Moreover, half of Israel’s Jewish population comes not from Europe, but from Arab and Muslim lands—from Baghdad, Casablanca, and Tehran. They weren’t settlers—they were refugees. They were driven out, and Israel took them in.
Zionism is not colonialism. It is homecoming. It is the story of an ancient people reclaiming sovereignty in their ancestral land, after 2,000 years of exile. It is return—not conquest.
Israel Is Not a Luxury. It Is a Lifeline.

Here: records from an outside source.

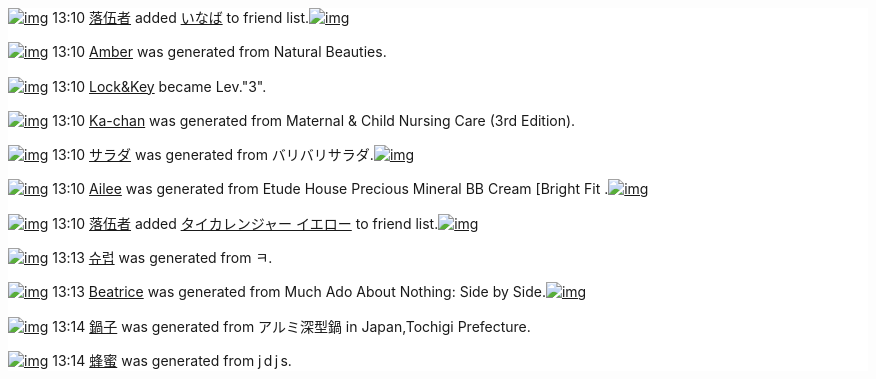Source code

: [![img](http://img690.imageshack.us/img690/9137/uki5.jpg)](http://www.barcodekanojo.com/user/360629/%E8%90%BD%E4%BC%8D%E8%80%85) 13:10 [落伍者](http://www.barcodekanojo.com/user/360629/%E8%90%BD%E4%BC%8D%E8%80%85) added [いなば](http://www.barcodekanojo.com/kanojo/29599/%E3%81%84%E3%81%AA%E3%81%B0) to friend list.[![img](http://kacdn05.appspot.com/6609093527601152/b868.png)](http://www.barcodekanojo.com/kanojo/29599/%E3%81%84%E3%81%AA%E3%81%B0)

[![img](http://kacdn05.appspot.com/4906020883136512/76bb.png)](http://www.barcodekanojo.com/kanojo/2665201/Amber) 13:10 [Amber](http://www.barcodekanojo.com/kanojo/2665201/Amber) was generated from Natural Beauties.

[![img](http://kacdn05.appspot.com/4644937337405440/637d.jpg)](http://www.barcodekanojo.com/user/421391/Lock%26Key) 13:10 [Lock&amp;Key](http://www.barcodekanojo.com/user/421391/Lock%26Key) became Lev."3".

[![img](http://kacdn03.appspot.com/4561288554348544/0d8b.png)](http://www.barcodekanojo.com/kanojo/2665202/Ka-chan) 13:10 [Ka-chan](http://www.barcodekanojo.com/kanojo/2665202/Ka-chan) was generated from Maternal &amp; Child Nursing Care (3rd Edition).

[![img](http://kacdn03.appspot.com/6489317627133952/8df4.png)](http://www.barcodekanojo.com/kanojo/2665204/%E3%82%B5%E3%83%A9%E3%83%80) 13:10 [サラダ](http://www.barcodekanojo.com/kanojo/2665204/%E3%82%B5%E3%83%A9%E3%83%80) was generated from バリバリサラダ.[![img](http://kacdn05.appspot.com/5817103705702400/668f.jpg)](http://www.barcodekanojo.com/product_images/barcode/4395550/1385871038/%E3%83%90%E3%83%AA%E3%83%90%E3%83%AA%E3%82%B5%E3%83%A9%E3%83%80.jpg)

[![img](http://kacdn04.appspot.com/6051088423714816/086a.png)](http://www.barcodekanojo.com/kanojo/2665203/Ailee) 13:10 [Ailee](http://www.barcodekanojo.com/kanojo/2665203/Ailee) was generated from Etude House Precious Mineral BB Cream [Bright Fit .[![img](http://img689.imageshack.us/img689/4878/ht7p.jpg)](http://www.barcodekanojo.com/product_images/barcode/5173914/1385871038/Etude%20House%20Precious%20Mineral%20BB%20Cream%20%5BBright%20Fit%20.jpg)

[![img](http://img802.imageshack.us/img802/3387/19yb.jpg)](http://www.barcodekanojo.com/user/360629/%E8%90%BD%E4%BC%8D%E8%80%85) 13:10 [落伍者](http://www.barcodekanojo.com/user/360629/%E8%90%BD%E4%BC%8D%E8%80%85) added [タイカレンジャー イエロー](http://www.barcodekanojo.com/kanojo/2598221/%E3%82%BF%E3%82%A4%E3%82%AB%E3%83%AC%E3%83%B3%E3%82%B8%E3%83%A3%E3%83%BC%20%E3%82%A4%E3%82%A8%E3%83%AD%E3%83%BC) to friend list.[![img](http://kacdn01.appspot.com/6519393940930560/dd78.png)](http://www.barcodekanojo.com/kanojo/2598221/%E3%82%BF%E3%82%A4%E3%82%AB%E3%83%AC%E3%83%B3%E3%82%B8%E3%83%A3%E3%83%BC%20%E3%82%A4%E3%82%A8%E3%83%AD%E3%83%BC)

[![img](http://kacdn04.appspot.com/5162136225447936/dfbf.png)](http://www.barcodekanojo.com/kanojo/2665213/%EC%8A%88%EB%9F%BD) 13:13 [슈럽](http://www.barcodekanojo.com/kanojo/2665213/%EC%8A%88%EB%9F%BD) was generated from ㅋ.

[![img](http://kacdn03.appspot.com/4846285404241920/703c.png)](http://www.barcodekanojo.com/kanojo/2665214/Beatrice) 13:13 [Beatrice](http://www.barcodekanojo.com/kanojo/2665214/Beatrice) was generated from Much Ado About Nothing: Side by Side.[![img](http://kacdn05.appspot.com/5757582438301696/70a6.jpg)](http://www.barcodekanojo.com/product_images/barcode/5173925/1385871183/50x50xMuch,P20Ado,P20About,P20Nothing,P3A,P20Side,P20by,P20Side.jpg,qw=88,ah=88.pagespeed.ic.cKY7FIEwqc.jpg)

[![img](http://kacdn02.appspot.com/4683215159689216/8042.png)](http://www.barcodekanojo.com/kanojo/2665215/%E9%8D%8B%E5%AD%90) 13:14 [鍋子](http://www.barcodekanojo.com/kanojo/2665215/%E9%8D%8B%E5%AD%90) was generated from アルミ深型鍋 in Japan,Tochigi Prefecture.

[![img](http://kacdn05.appspot.com/4647213133201408/1415.png)](http://www.barcodekanojo.com/kanojo/2665216/%E8%9C%82%E8%9C%9C) 13:14 [蜂蜜](http://www.barcodekanojo.com/kanojo/2665216/%E8%9C%82%E8%9C%9C) was generated from j d j s.
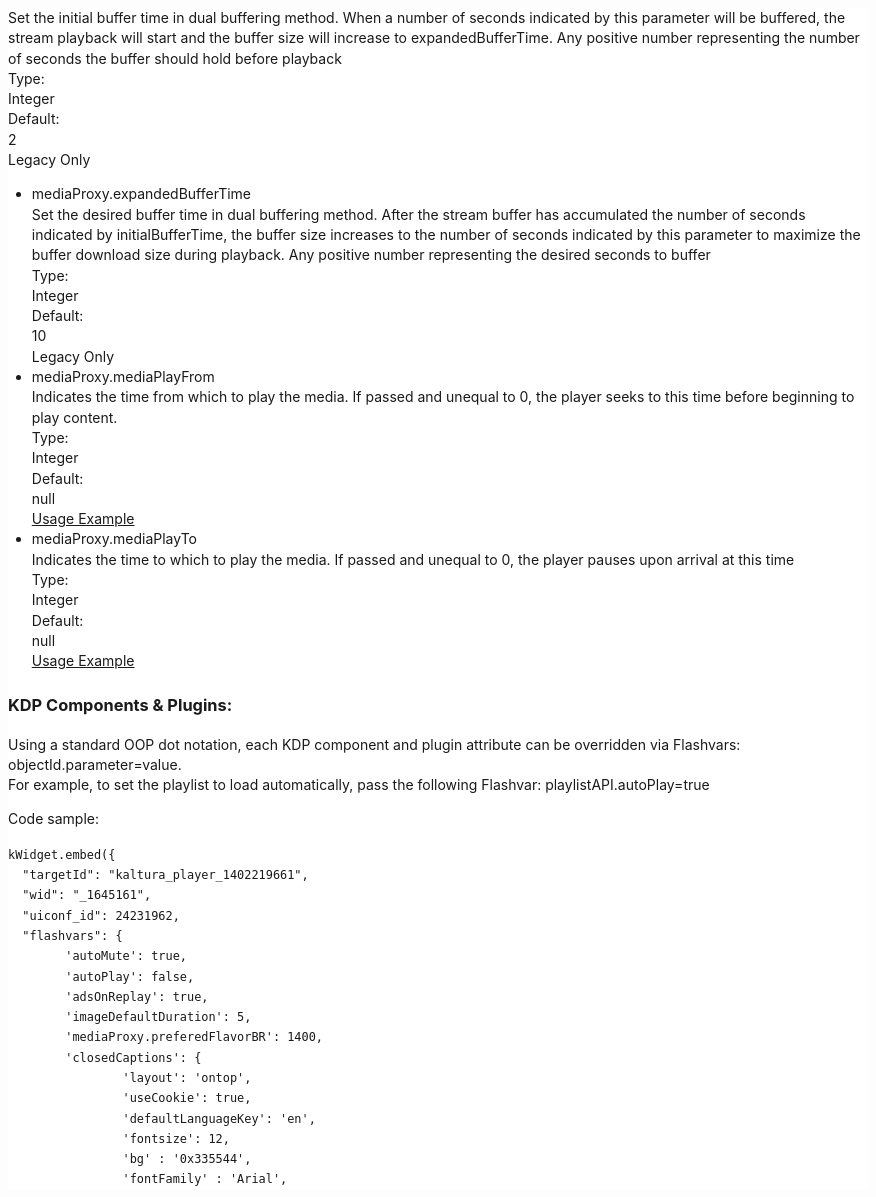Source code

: Set the initial buffer time in dual buffering method. When a number of seconds indicated by this parameter will be buffered, the stream playback will start and the buffer size will increase to expandedBufferTime. Any positive number representing the number of seconds the buffer should hold before playback  
Type:   
    Integer  
Default:   
    2  
Legacy Only
* mediaProxy.expandedBufferTime  
Set the desired buffer time in dual buffering method. After the stream buffer has accumulated the number of seconds indicated by initialBufferTime, the buffer size increases to the number of seconds indicated by this parameter to maximize the buffer download size during playback. Any positive number representing the desired seconds to buffer  
Type:   
    Integer  
Default:   
    10  
Legacy Only
* mediaProxy.mediaPlayFrom  
Indicates the time from which to play the media. If passed and unequal to 0, the player seeks to this time before beginning to play content.  
Type:   
    Integer  
Default:   
    null  
[Usage Example][41]
* mediaProxy.mediaPlayTo  
Indicates the time to which to play the media. If passed and unequal to 0, the player pauses upon arrival at this time  
Type:   
    Integer  
Default:   
    null  
[Usage Example][41]

  

### KDP Components & Plugins:

Using a standard OOP dot notation, each KDP component and plugin attribute can be overridden via Flashvars: objectId.parameter=value.  
For example, to set the playlist to load automatically, pass the following Flashvar: playlistAPI.autoPlay=true

Code sample:  

    
    
    kWidget.embed({
      "targetId": "kaltura_player_1402219661",
      "wid": "_1645161",
      "uiconf_id": 24231962,
      "flashvars": {
    		'autoMute': true,
    		'autoPlay': false,
    		'adsOnReplay': true,
    		'imageDefaultDuration': 5,
    		'mediaProxy.preferedFlavorBR': 1400,
    		'closedCaptions': {
    				'layout': 'ontop',
    				'useCookie': true,
    				'defaultLanguageKey': 'en',
    				'fontsize': 12,
    				'bg' : '0x335544',
    				'fontFamily' : 'Arial',

[1]: http://player.kaltura.com#kWidget.settingsObject
[2]: http://player.kaltura.com/modules/KalturaSupport/tests/kWidget.embed.qunit.html
[3]: http://www.kaltura.com/api_v3/testmeDoc/index.php
[4]: http://www.kaltura.com/api_v3/testme/client-libs.php
[5]: http://www.kaltura.com/api_v3/testme/index.php
[6]: http://player.kaltura.com/kWidget/tests/kWidget.api.html
[7]: http://player.kaltura.com#kWidget.apiOptions
[8]: http://player.kaltura.com#uiVarsServices
[9]: http://player.kaltura.com#uiVarsMediaEntry
[10]: http://player.kaltura.com#uiVarsLayout
[11]: http://player.kaltura.com#uiVarsPlayback
[12]: http://player.kaltura.com#uiVarsPlayerProperties
[13]: http://player.kaltura.com#uiVarsMediaProxy
[14]: http://knowledge.kaltura.com/universal-studio-information-guide
[15]: http://knowledge.kaltura.com/sites/default/files/styles/large/public/ui_variables_2.png
[16]: http://player.kaltura.com/kWidget/tests/PlayerVersionUtility.html
[17]: http://player.kaltura.com#setKDPAttribute-desc
[18]: http://player.kaltura.com/modules/KalturaSupport/tests/ForceFlashOnDesktop.html
[19]: http://player.kaltura.com/modules/KalturaSupport/tests/ForceFlashOnDesktopSafari.html
[20]: http://player.kaltura.com/modules/KalturaSupport/tests/ExternalResources.qunit.html
[21]: http://player.kaltura.com/modules/KalturaSupport/tests/UseHLS_WhereAvailable.qunit.html
[22]: http://player.kaltura.com/modules/KalturaSupport/tests/LeadWithHLSOnFlash.html
[23]: http://player.kaltura.com/modules/KalturaSupport/tests/ReferenceId.html
[24]: http://player.kaltura.com/modules/KalturaSupport/tests/UserAgentPlayerRules.html
[25]: http://player.kaltura.com/modules/KalturaSupport/tests/AlertForCookies.qunit.html
[26]: http://player.kaltura.com/modules/KalturaSupport/tests/ThumbnailEmbedExternalThumbnail.html
[27]: http://player.kaltura.com/modules/KalturaSupport/tests/ClosedCaptions.html
[28]: http://player.kaltura.com/modules/KalturaSupport/tests/AutoPlay.qunit.html
[29]: http://player.kaltura.com/modules/KalturaSupport/tests/PlaylistAutoMute.html
[30]: http://player.kaltura.com/modules/KalturaSupport/tests/Loop.qunit.html
[31]: http://player.kaltura.com/modules/KalturaSupport/tests/AdEnableControls.html
[32]: http://player.kaltura.com/modules/DoubleClick/tests/DoubleClickManagedPlayerAdApi.qunit.html
[33]: http://player.kaltura.com/modules/KalturaSupport/tests/PlaylistEvents.qunit.html
[34]: http://player.kaltura.com/modules/KalturaSupport/tests/iPadNativeControls.html
[35]: http://player.kaltura.com/modules/KalturaSupport/tests/ImageEntry.html
[36]: http://player.kaltura.com/modules/KalturaSupport/tests/ForceKPlayer.qunit.html
[37]: http://www.kaltura.com/api_v3/testmeDoc/index.php?object=KalturaBaseEntry
[38]: http://player.kaltura.com/modules/KalturaSupport/tests/StandAlonePlayerMediaProxyOverride.html
[39]: http://www.kaltura.com/api_v3/testmeDoc/index.php?object=KalturaCuePoint
[40]: http://player.kaltura.com/modules/KalturaSupport/tests/FlavorSelector.preferedFlavorBR.qunit.html
[41]: http://player.kaltura.com/modules/KalturaSupport/tests/PlayFromOffsetStartTimeToEndTime.html
[42]: http://knowledge.kaltura.com/javascript-api-kaltura-media-players#UnderstandingtheJavaScriptAPIWorkflow
[43]: http://player.kaltura.com#kWidget.addReadyCallback-desc
[44]: http://player.kaltura.com#sendNotification-desc
[45]: http://player.kaltura.com#kBind-desc
[46]: http://player.kaltura.com/kUnbind-desc
[47]: http://player.kaltura.com#evaluate-desc
[48]: http://player.kaltura.com#kWidget.addReadyCallback
[49]: http://player.kaltura.com/modules/KalturaSupport/tests/PlayStopApi.qunit.html
[50]: http://player.kaltura.com/modules/KalturaSupport/tests/SeekApi.qunit.html
[51]: http://player.kaltura.com/modules/KalturaSupport/tests/ChangeMediaEntry.qunit.html
[52]: http://player.kaltura.com/modules/KalturaSupport/tests/SendNotificationWithAds.html
[53]: http://player.kaltura.com/modules/KalturaSupport/tests/showAlert.html
[54]: http://player.kaltura.com/modules/KalturaSupport/tests/EnableGui.html
[55]: http://player.kaltura.com#EmbedPlayer.MonitorRate
[56]: http://player.kaltura.com/modules/KalturaSupport/tests/FullscreenOnPlay.html
[57]: http://player.kaltura.com/modules/KalturaSupport/tests/PlayerBufferTest.qunit.html
[58]: http://player.kaltura.com/modules/KalturaSupport/components/related/CuePointsMidrollVast.html
[59]: http://player.kaltura.com/modules/KalturaSupport/tests/CuePointsMidrollVast.html
[60]: http://player.kaltura.com/modules/DoubleClick/tests/DoubleClickAdEvents.qunit.html
[61]: http://player.kaltura.com/modules/KalturaSupport/components/related/Related.html
[62]: http://player.kaltura.com/modules/AdSupport/tests/AdTagUrlSubstitutions.html
[63]: http://www.kaltura.com/api_v3/testmeDoc/?object=KalturaBaseEntry
[64]: "http://www.kaltura.com/api_v3/testmeDoc/?object=KalturaCuePoint"
[65]: http://player.kaltura.com/modules/KalturaSupport/tests/CustomMetaData.html
[66]: https://developer.apple.com/library/ios/documentation/AdSupport/Reference/ASIdentifierManager_Ref/#//apple_ref/occ/instp/ASIdentifierManager/advertisingIdentifier
[67]: http://developer.android.com/reference/com/google/android/gms/ads/identifier/AdvertisingIdClient.Info.html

For diaspora Jews, Israel is not just a homeland in theory. It is the reason we can live with confidence. Knowing Israel exists gives psychological and political strength to every Jewish community worldwide. It is a deterrent. It is a voice at the U.N. It is an embassy when we are in trouble. It is a nation that will never look away from us.
We can and must hold Israel accountable to its highest ideals. But let us not confuse critique with abandonment. To doubt Israel’s necessity is to gamble with Jewish survival. And after 2,000 years, we’ve run out of chips.
Conclusion: A Covenant We Must Not Break
Israel is not the end of the Jewish story. But without it, there may be no story left to tell.
Its existence is non-negotiable—not because it is perfect, but because it is ours. Because history has proven, again and again, that when Jews are scattered, we are endangered. And when we are sovereign, we are safe.
For every Jew living in freedom today, Israel is the silent guardian that makes it possible.
Let us defend it. Let us cherish it. Let us never forget that behind the miracle of Jewish sovereignty lies an ocean of Jewish blood.
And may the memory of those who perished for lack of a homeland—those for whom no one came—be for a blessing.